After Jack Birch had taken his degree at Oxford–a process which he effected with great difficulty–this place, which used to be called “Birch’s,” “Dr. Birch’s Academy,” and what not, became suddenly “Archbishop Wigsby’s College of Rodwell Regis.” They took down the old blue board with the gold letters, which has been used to mend the pigsty since. Birch had a large school-room run up in the Gothic taste, with statuettes, and a little belfry, and a bust of Archbishop Wigsby in the middle of the school. He put the six senior boys into caps and gowns, which had rather a good effect as the lads sauntered down the street of the town, but which certainly provoked the contempt and hostility of the bargemen; and so great was his rage for academic costumes and ordinances, that he would have put me myself into a lay gown, with red knots and fringes, but that I flatly resisted, and said that a writing-master had no business with such paraphernalia.

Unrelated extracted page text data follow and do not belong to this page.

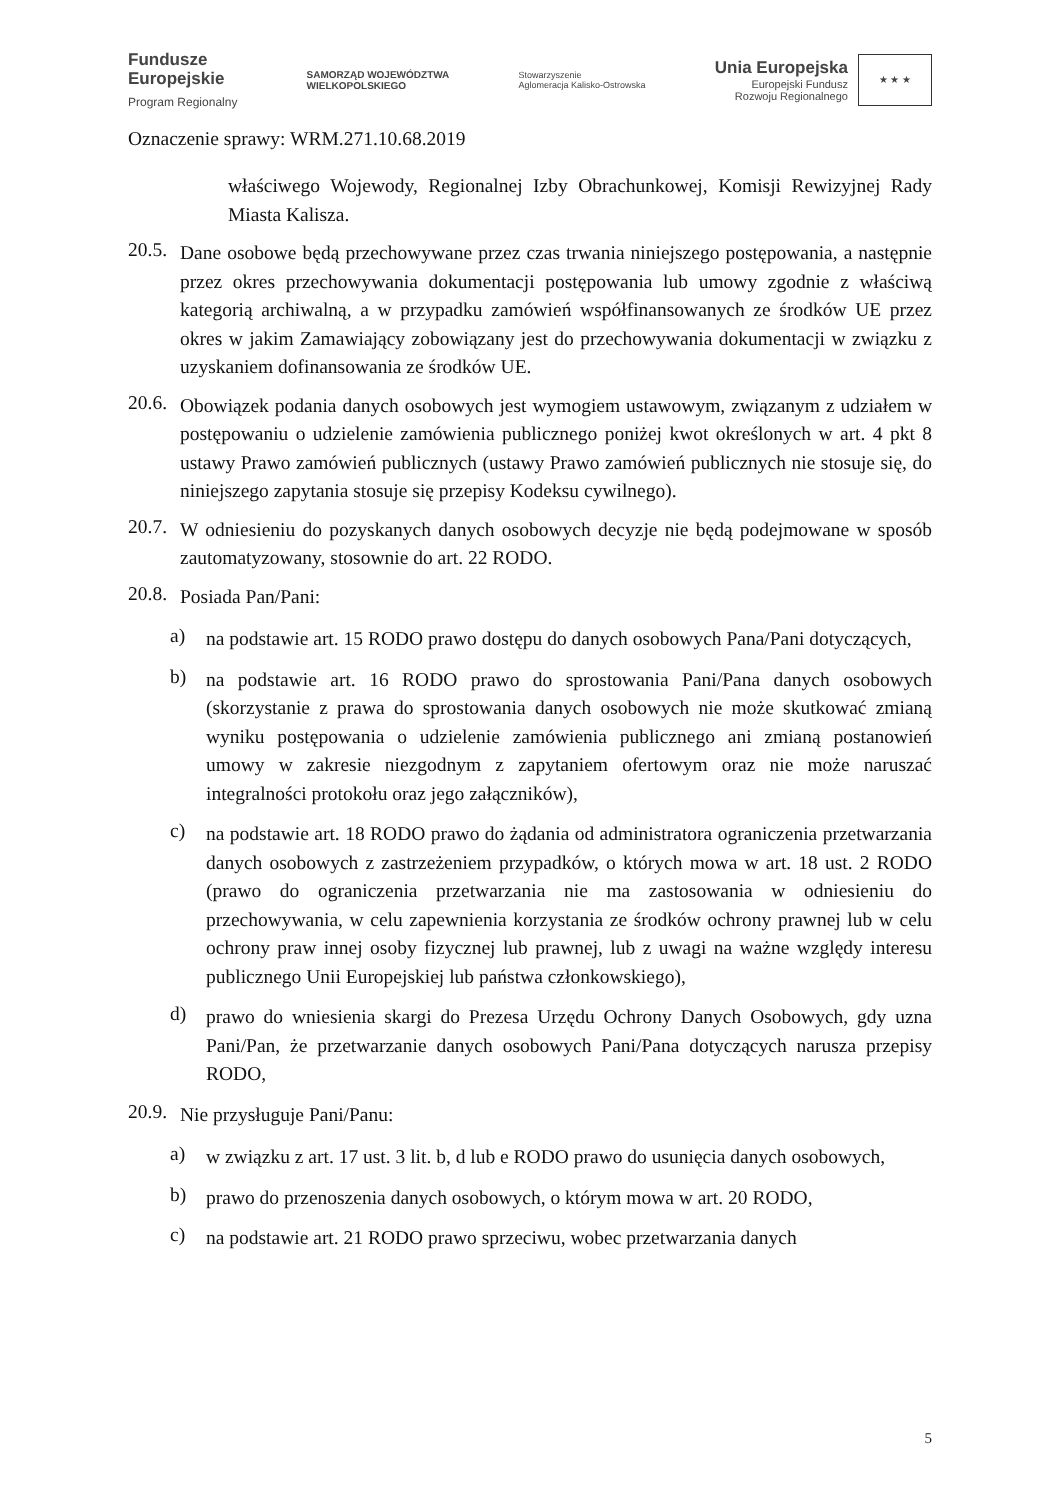Fundusze
Europejskie
Program Regionalny
SAMORZĄD WOJEWÓDZTWA
WIELKOPOLSKIEGO
Stowarzyszenie
Aglomeracja Kalisko-Ostrowska
Unia Europejska Europejski Fundusz
Rozwoju Regionalnego ★ ★ ★
Oznaczenie sprawy: WRM.271.10.68.2019
właściwego Wojewody, Regionalnej Izby Obrachunkowej, Komisji Rewizyjnej Rady Miasta Kalisza.
20.5.
Dane osobowe będą przechowywane przez czas trwania niniejszego postępowania, a następnie przez okres przechowywania dokumentacji postępowania lub umowy zgodnie z właściwą kategorią archiwalną, a w przypadku zamówień współfinansowanych ze środków UE przez okres w jakim Zamawiający zobowiązany jest do przechowywania dokumentacji w związku z uzyskaniem dofinansowania ze środków UE.
20.6.
Obowiązek podania danych osobowych jest wymogiem ustawowym, związanym z udziałem w postępowaniu o udzielenie zamówienia publicznego poniżej kwot określonych w art. 4 pkt 8 ustawy Prawo zamówień publicznych (ustawy Prawo zamówień publicznych nie stosuje się, do niniejszego zapytania stosuje się przepisy Kodeksu cywilnego).
20.7.
W odniesieniu do pozyskanych danych osobowych decyzje nie będą podejmowane w sposób zautomatyzowany, stosownie do art. 22 RODO.
20.8.
Posiada Pan/Pani:
a)
na podstawie art. 15 RODO prawo dostępu do danych osobowych Pana/Pani dotyczących,
b)
na podstawie art. 16 RODO prawo do sprostowania Pani/Pana danych osobowych (skorzystanie z prawa do sprostowania danych osobowych nie może skutkować zmianą wyniku postępowania o udzielenie zamówienia publicznego ani zmianą postanowień umowy w zakresie niezgodnym z zapytaniem ofertowym oraz nie może naruszać integralności protokołu oraz jego załączników),
c)
na podstawie art. 18 RODO prawo do żądania od administratora ograniczenia przetwarzania danych osobowych z zastrzeżeniem przypadków, o których mowa w art. 18 ust. 2 RODO (prawo do ograniczenia przetwarzania nie ma zastosowania w odniesieniu do przechowywania, w celu zapewnienia korzystania ze środków ochrony prawnej lub w celu ochrony praw innej osoby fizycznej lub prawnej, lub z uwagi na ważne względy interesu publicznego Unii Europejskiej lub państwa członkowskiego),
d)
prawo do wniesienia skargi do Prezesa Urzędu Ochrony Danych Osobowych, gdy uzna Pani/Pan, że przetwarzanie danych osobowych Pani/Pana dotyczących narusza przepisy RODO,
20.9.
Nie przysługuje Pani/Panu:
a)
w związku z art. 17 ust. 3 lit. b, d lub e RODO prawo do usunięcia danych osobowych,
b)
prawo do przenoszenia danych osobowych, o którym mowa w art. 20 RODO,
c)
na podstawie art. 21 RODO prawo sprzeciwu, wobec przetwarzania danych
5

By the way, I have forgotten to mention the Doctor himself. And what shall I say of him? Well, he has a very crisp gown and bands, a solemn aspect, a tremendous loud voice, and a grand air with the boys’ parents; whom he receives in a study covered round with the best-bound books, which imposes upon many–upon the women especially–and makes them fancy that this is a Doctor indeed. But law bless you! He never reads the books, or opens one of them; except that in which he keeps his bands–a Dugdale’s “Monasticon,” which looks like a book, but is in reality a cupboard, where he has his port, almond-cakes, and decanter of wine. He gets up his classics with translations, or what the boys call cribs; they pass wicked tricks upon him when he hears the forms. The elder wags go to his study and ask him to help them in hard bits of Herodotus or Thucydides: he says he will look over the passage, and flies for refuge to Mr. Prince, or to the crib.